I am clumsy, uncordinated, poor depth perception and a poor body awareness. Body awareness is one's innate ability to detect where one's body is in space. This combined with being clumsy and low muscle tone, causes many accidents and injuries. I have dislocated both shoulders at the same time when I tripped and fell while playing as a child. Many neurotypicals assume that I am doing this for attention. I do not like looking like a damn fool.

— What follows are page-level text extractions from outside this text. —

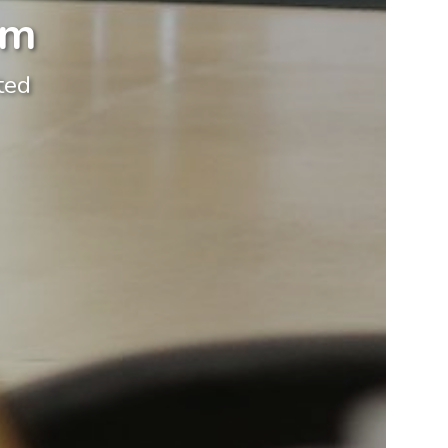
om
ted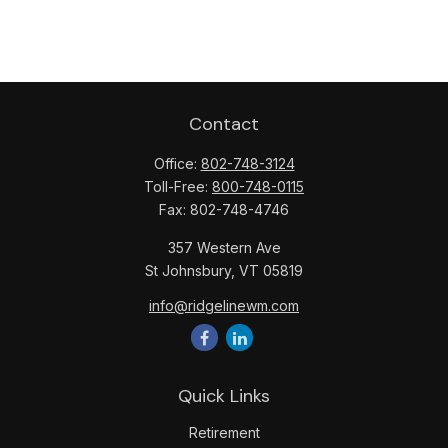
Contact
Office:
802-748-3124
Toll-Free:
800-748-0115
Fax:
802-748-4746
357 Western Ave
St Johnsbury,
VT
05819
info@ridgelinewm.com
Quick Links
Retirement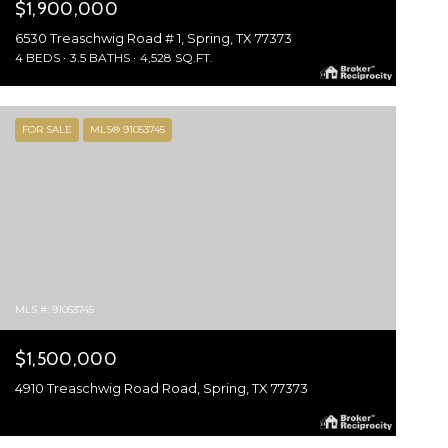
$1,900,000
6530 Treaschwig Road # 1, Spring, TX 77373
4 BEDS
3.5 BATHS
4,528 SQ.FT.
FOR SALE
MLS® 91053745
MLS #: 91053745
$1,500,000
4910 Treaschwig Road Road, Spring, TX 77373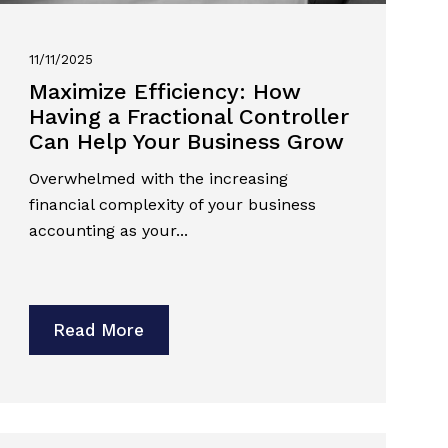
11/11/2025
Maximize Efficiency: How
Having a Fractional Controller
Can Help Your Business Grow
Overwhelmed with the increasing
financial complexity of your business
accounting as your...
Read More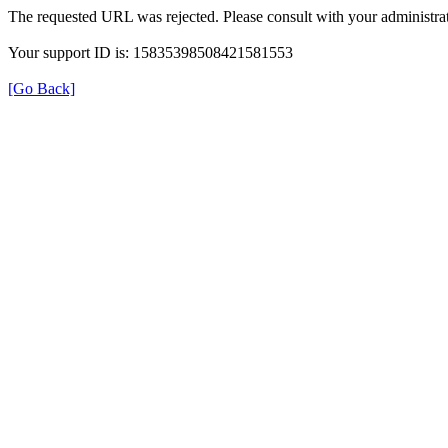
The requested URL was rejected. Please consult with your administrat
Your support ID is: 15835398508421581553
[Go Back]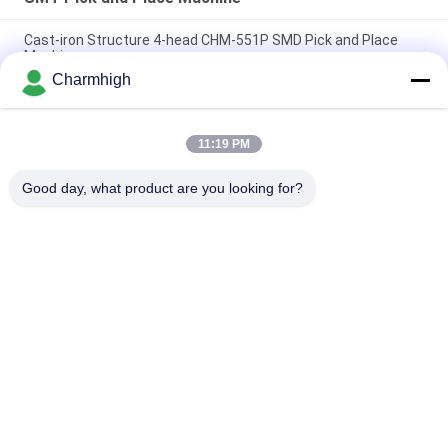
Cast-iron Structure 4-head CHM-551P SMD Pick and Place
Machine
Charmhigh
Narrow Design High Precision TC06 Module SMT Pick and
Place Machine 6 Heads Support 01005
11:19 PM
Charmhigh TM08 PCBA Manufacturing SMT Chip Mounter
Placement Machine CPK≥1.0
Good day, what product are you looking for?
Popular Categories
All
SMT Pick And Place 
SMT Production Line
Machine
Stencil Printer
SMT Reflow Oven
SMT Feeder
Small SMT Machine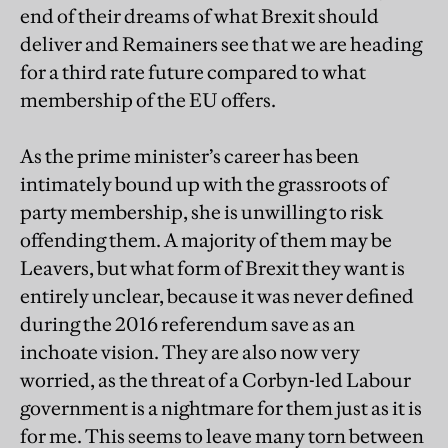
end of their dreams of what Brexit should
deliver and Remainers see that we are heading
for a third rate future compared to what
membership of the EU offers.
As the prime minister’s career has been
intimately bound up with the grassroots of
party membership, she is unwilling to risk
offending them. A majority of them may be
Leavers, but what form of Brexit they want is
entirely unclear, because it was never defined
during the 2016 referendum save as an
inchoate vision. They are also now very
worried, as the threat of a Corbyn-led Labour
government is a nightmare for them just as it is
for me. This seems to leave many torn between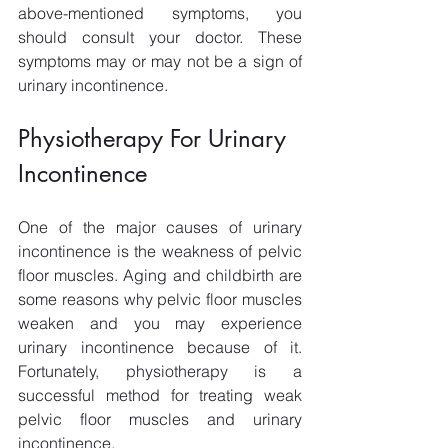
above-mentioned symptoms, you 
should consult your doctor. These 
symptoms may or may not be a sign of 
urinary incontinence. 
Physiotherapy For Urinary 
Incontinence
One of the major causes of urinary 
incontinence is the weakness of pelvic 
floor muscles. Aging and childbirth are 
some reasons why pelvic floor muscles 
weaken and you may experience 
urinary incontinence because of it. 
Fortunately, physiotherapy is a 
successful method for treating weak 
pelvic floor muscles and urinary 
incontinence. 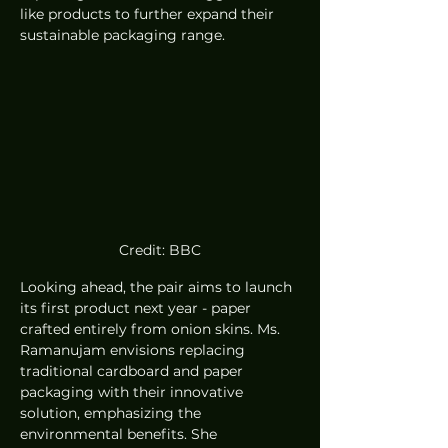
like products to further expand their 
sustainable packaging range.
Credit: BBC
Looking ahead, the pair aims to launch 
its first product next year - paper 
crafted entirely from onion skins. Ms. 
Ramanujam envisions replacing 
traditional cardboard and paper 
packaging with their innovative 
solution, emphasizing the 
environmental benefits. She 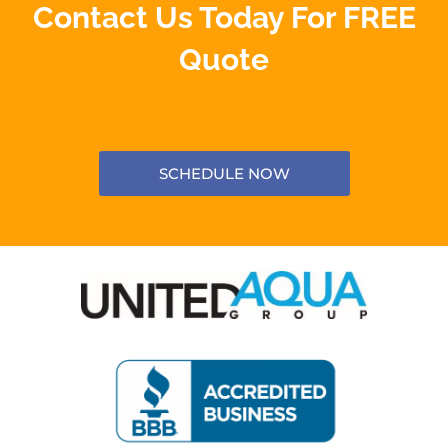
Contact Us Today For FREE
Quote
SCHEDULE NOW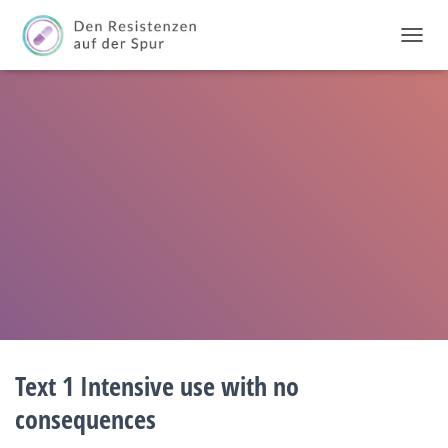
T
O
G
G
L
E
N
A
V
I
G
A
T
I
O
N
Text 1 Intensive use with no
consequences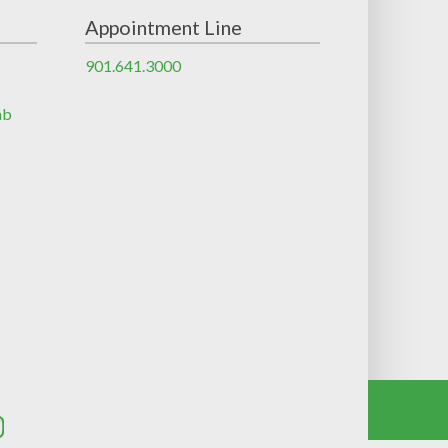
Appointment Line
901.641.3000
ab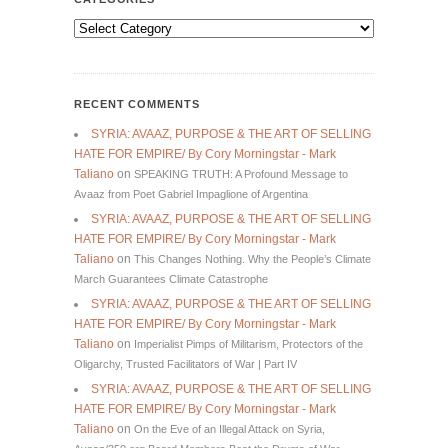
Categories
RECENT COMMENTS
SYRIA: AVAAZ, PURPOSE & THE ART OF SELLING
HATE FOR EMPIRE/ By Cory Morningstar - Mark
Taliano
on
SPEAKING TRUTH: A Profound Message to
Avaaz from Poet Gabriel Impaglione of Argentina
SYRIA: AVAAZ, PURPOSE & THE ART OF SELLING
HATE FOR EMPIRE/ By Cory Morningstar - Mark
Taliano
on
This Changes Nothing. Why the People’s Climate
March Guarantees Climate Catastrophe
SYRIA: AVAAZ, PURPOSE & THE ART OF SELLING
HATE FOR EMPIRE/ By Cory Morningstar - Mark
Taliano
on
Imperialist Pimps of Militarism, Protectors of the
Oligarchy, Trusted Facilitators of War | Part IV
SYRIA: AVAAZ, PURPOSE & THE ART OF SELLING
HATE FOR EMPIRE/ By Cory Morningstar - Mark
Taliano
on
On the Eve of an Illegal Attack on Syria,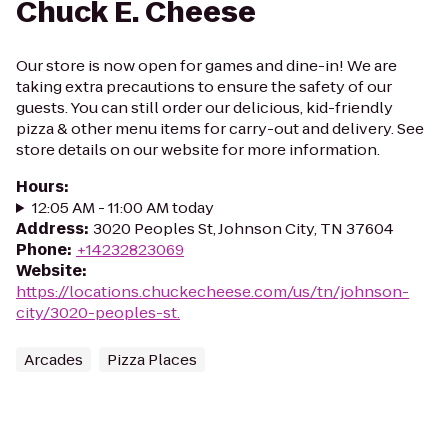
Chuck E. Cheese
Our store is now open for games and dine-in! We are
taking extra precautions to ensure the safety of our
guests. You can still order our delicious, kid-friendly
pizza & other menu items for carry-out and delivery. See
store details on our website for more information.
Hours
:
12:05 AM - 11:00 AM today
Address
:
3020 Peoples St, Johnson City, TN 37604
Phone
:
+14232823069
Website
:
https://locations.chuckecheese.com/us/tn/johnson-
city/3020-peoples-st.
Arcades
Pizza Places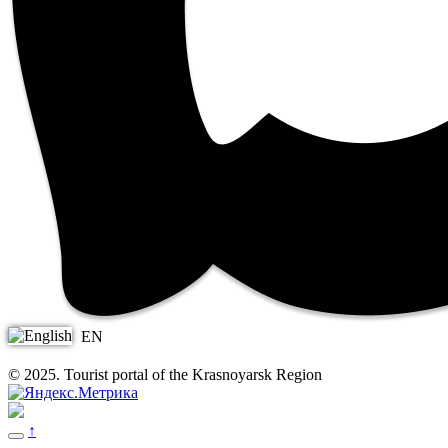
EN
© 2025. Tourist portal of the Krasnoyarsk Region
↑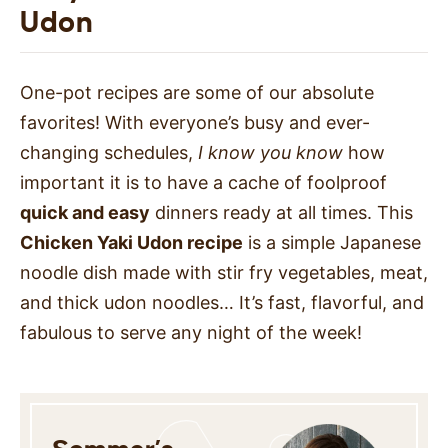
Udon
One-pot recipes are some of our absolute
favorites! With everyone’s busy and ever-
changing schedules,
I know you know
how
important it is to have a cache of foolproof
quick and easy
dinners ready at all times. This
Chicken Yaki Udon recipe
is a simple Japanese
noodle dish made with stir fry vegetables, meat,
and thick udon noodles… It’s fast, flavorful, and
fabulous to serve any night of the week!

 Unwritten rules are another annoyance. I do not know these things often until someone is bitching at me about them. Like I said earlier. I cannot detect non-verbal language, even if I try hard to learn how to. If I by some miracle do discover a verbal que, I will not remember it all the time. It's a skill for me, not innate. This one gets me in the most trouble. By not having the ability to detect these things,  I often get into issues with people who think that I offend them intentionally. And they assume that I am a asshole and don't care about others or that I do it for shits and giggles.

When I do try to explain some of the mysteries of the autism spectrum, neurotypicals often assume that I'm mentally retarded. They tell me to become more neurotypical. Become more social. The irony is that while they tell me this, they exclude me from their social activities and then bitch at me some more for not being social. They tell me I'm not trying, while at the same time I am rebuked and scolded for trying to be social with them. Claims of being too clingy and too crowding are common.

I all too often get told by someone who is a "friend" or "family" that they don't need to deal with me. They can find someone as nice and kind as I am without the problems. I am not good enough of a human being for these people.

People often bitch at me for being mopey. I am mopey because it seems that neurotypical people are never happy with my behavior and they never understand. They claim to get it but they don't. I am depressed because it feels like the more people I'm around, the more alone I am. They do not understand how it is to be near a group of people who do not see you, they do not see how going out to socialize and never inviting you to come along with them would hurt. They do not see how them rebuking you for asking to hang out with them would hurt. They do not see how them telling you that you are a freak, retard, or mental reject would hurt. They do not see how badly they hurt you until you are hanging from a rope or inside a pine box.

This has been my life, my entire life. It's a repitition that I do not care to continue. I can manage my uniqe brain function, but I cannot become normal. This is normal to me. I can respect your boundries and be considerate to you. But if you require me to become normal, then you should find that version of me out there that isn't me.